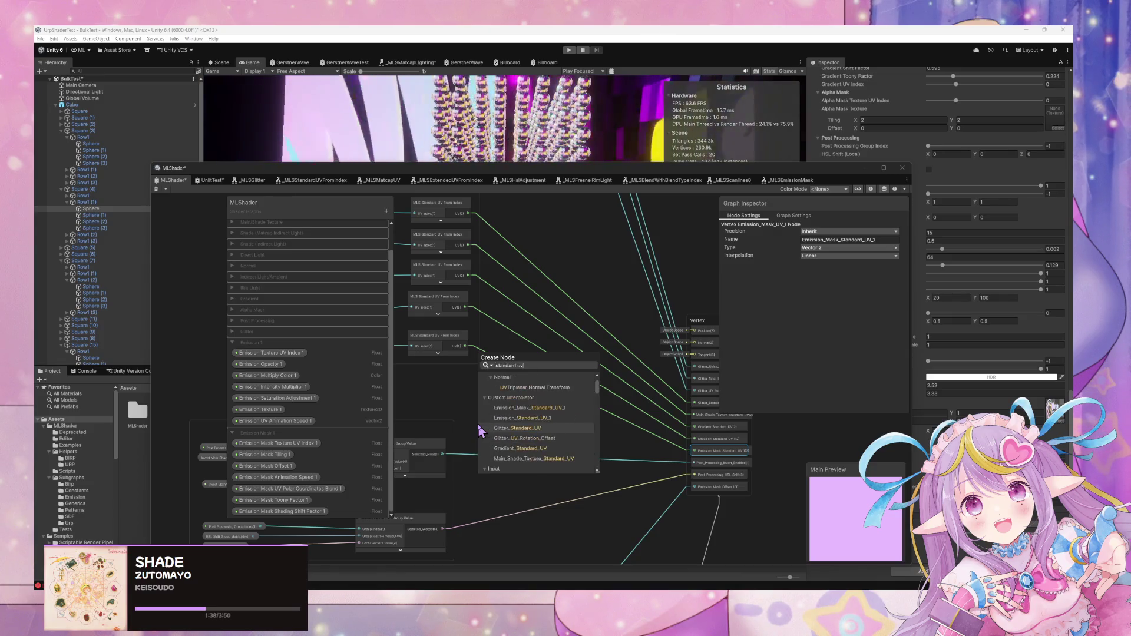
pyautogui.press('Up')
pyautogui.press('Up')
pyautogui.press('Return')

------------------------------------------------------------

All the material above should be written out exactly, with images omitted.

pyautogui.press('Up')
pyautogui.press('Up')
pyautogui.press('Return')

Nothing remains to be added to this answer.